--- START Supplied passage ---

My friend Tutti once told me that she writes down experiences she lives. Spiritual experiences. She does so, because, otherwise, she forgets what she is supposed to learn from such experiences.
It is always inspirational when the limitations of our human condition are means to a greater end, namely the glory of God through the advance of the Body of Christ.
I'm just mentioning it because I want to express my gratitude towards God and this jar of clay of His, named Tainá. Now I proceed to the experience I want to share.
It was a five seconds experience. Maybe ten seconds, if we count my reckoning. It was not intense, nor sentimental. I felt no chill, saw no blinding light, had no tears coming down my face. On the other hand, this experience was very sober; very clear. Not as much an accusation as it was a warning. A warning from a loving God who corrects His beloved children.

--- END Supplied passage ---
--- START Extracted records ---

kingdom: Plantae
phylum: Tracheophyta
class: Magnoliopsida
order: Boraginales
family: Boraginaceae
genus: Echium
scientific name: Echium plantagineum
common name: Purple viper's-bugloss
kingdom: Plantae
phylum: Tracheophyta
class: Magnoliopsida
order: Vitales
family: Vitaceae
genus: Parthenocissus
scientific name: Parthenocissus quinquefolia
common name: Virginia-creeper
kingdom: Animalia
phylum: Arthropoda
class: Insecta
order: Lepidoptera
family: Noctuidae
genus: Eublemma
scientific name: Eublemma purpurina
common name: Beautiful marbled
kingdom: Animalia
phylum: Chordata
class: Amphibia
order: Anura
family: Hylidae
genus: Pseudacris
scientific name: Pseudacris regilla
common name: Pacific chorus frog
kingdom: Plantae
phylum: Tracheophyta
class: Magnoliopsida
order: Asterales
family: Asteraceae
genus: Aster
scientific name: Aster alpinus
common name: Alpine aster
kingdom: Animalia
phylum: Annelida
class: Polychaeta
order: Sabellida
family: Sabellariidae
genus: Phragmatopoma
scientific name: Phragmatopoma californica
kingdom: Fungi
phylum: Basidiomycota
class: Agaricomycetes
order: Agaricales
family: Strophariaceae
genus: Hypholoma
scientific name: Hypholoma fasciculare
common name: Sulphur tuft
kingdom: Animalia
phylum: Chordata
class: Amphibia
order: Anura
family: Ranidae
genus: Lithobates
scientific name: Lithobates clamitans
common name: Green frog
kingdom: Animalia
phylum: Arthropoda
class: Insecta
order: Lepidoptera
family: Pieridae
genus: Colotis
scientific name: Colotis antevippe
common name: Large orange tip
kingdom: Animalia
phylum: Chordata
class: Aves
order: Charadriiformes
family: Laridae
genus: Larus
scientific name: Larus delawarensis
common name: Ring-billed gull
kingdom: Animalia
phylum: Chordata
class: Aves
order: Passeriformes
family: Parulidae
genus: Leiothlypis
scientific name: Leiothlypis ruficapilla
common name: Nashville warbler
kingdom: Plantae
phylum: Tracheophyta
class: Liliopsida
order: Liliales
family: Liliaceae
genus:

--- END Extracted records ---

■ **Tasks and exercises**:
1 – In the passage about a spiritual experience, why does Tutti write down her spiritual experiences?
2 – Please copy the records word for word, starting at the first line of the records and ending at the line that contains "family: Vitaceae".

■ **Answers for this exercise**:
1 – Otherwise she forgets what she is supposed to learn from them.

2 –
kingdom: Plantae
phylum: Tracheophyta
class: Magnoliopsida
order: Boraginales
family: Boraginaceae
genus: Echium
scientific name: Echium plantagineum
common name: Purple viper's-bugloss
kingdom: Plantae
phylum: Tracheophyta
class: Magnoliopsida
order: Vitales
family: Vitaceae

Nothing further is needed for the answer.